Horațiu Lasconi

Personal information
- Full name: Horațiu Victor Lasconi
- Date of birth: 8 April 1963 (age 62)
- Place of birth: Petrila, Romania
- Height: 1.78 m (5 ft 10 in)
- Position: Forward; midfielder;

Senior career*
- Years: Team / Apps / (Gls)
- 1979–1980: Jiul Petroșani / 2 / (0)
- 1980: Minerul Lupeni
- 1981–1982: Jiul Petroșani / 41 / (4)
- 1983: Chimia Râmnicu Vâlcea / 8 / (0)
- 1983–1988: Jiul Petroșani / 86 / (17)
- 1988: Steaua București / 6 / (1)
- 1989–1991: Jiul Petroșani / 64 / (12)
- Total:  / 207 / (34)

International career
- 1981: Romania U20
- 1988: Romania / 3 / (0)

Medal record
Representing Romania
FIFA World Youth Championship
| Bronze medal – third place | FIFA U-20 World Cup | 1981 Australia |

= Horațiu Lasconi =

Romanian footballer

Horațiu Victor Lasconi (born 8 April 1963) is a Romanian former footballer who played as a forward and midfielder.

==Club career==
Lasconi was born on 8 April 1963 in Petrila, Romania. He began playing football at Jiul Petroșani, making his Divizia A debut on 26 March 1980 under coach Nicolae Oaidă in a 4–0 away loss to Universitatea Cluj. He started the following season by playing in the first half for Minerul Lupeni in Divizia B, but returned to Jiul for the second half. In the middle of the 1982–83 season, Lasconi joined Chimia Râmnicu Vâlcea. After half a year, he returned to Jiul with whom he suffered a relegation to Divizia B at the end of the 1984–85 season. Lasconi stayed with the club, helping it gain promotion back to the first league after one year. However, they were relegated once again at the end of the 1986–87 season. Subsequently, he spent one more season with The Miners in the second league and then went to Steaua București. There, Lasconi scored in his debut, a 3–2 victory against FC Brașov. He played six matches and scored once under coach Anghel Iordănescu in the first half of the 1988–89 season. He left the club in the middle of the season to rejoin Jiul, but The Military Men managed to win The Double without him. Lasconi helped Jiul get promoted to the first league at the end of the season. In the following season, he scored a personal record of eight goals. However, at the end of the 1990–91 season, Jiul was relegated once again. Lasconi made his last Divizia A appearance on 16 June 1991 in Jiul's 4–0 home win over FC Brașov, totaling 200 matches with 34 goals in the competition. He retired at age 28 due to knee problems.

:: AVAILABLE DATA ::
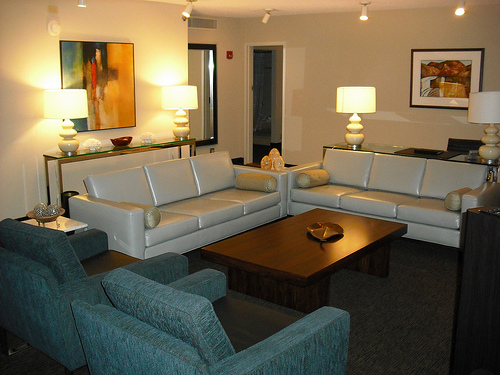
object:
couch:
[67, 150, 288, 261]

:: EXERCISE PROMPT ::
Echo the Horațiu Lasconi article word for word, everything from "- 1983: Chimia" down to "Petroșani / 64 / (12)".

:: SOLUTION ::
- 1983: Chimia Râmnicu Vâlcea / 8 / (0)
- 1983–1988: Jiul Petroșani / 86 / (17)
- 1988: Steaua București / 6 / (1)
- 1989–1991: Jiul Petroșani / 64 / (12)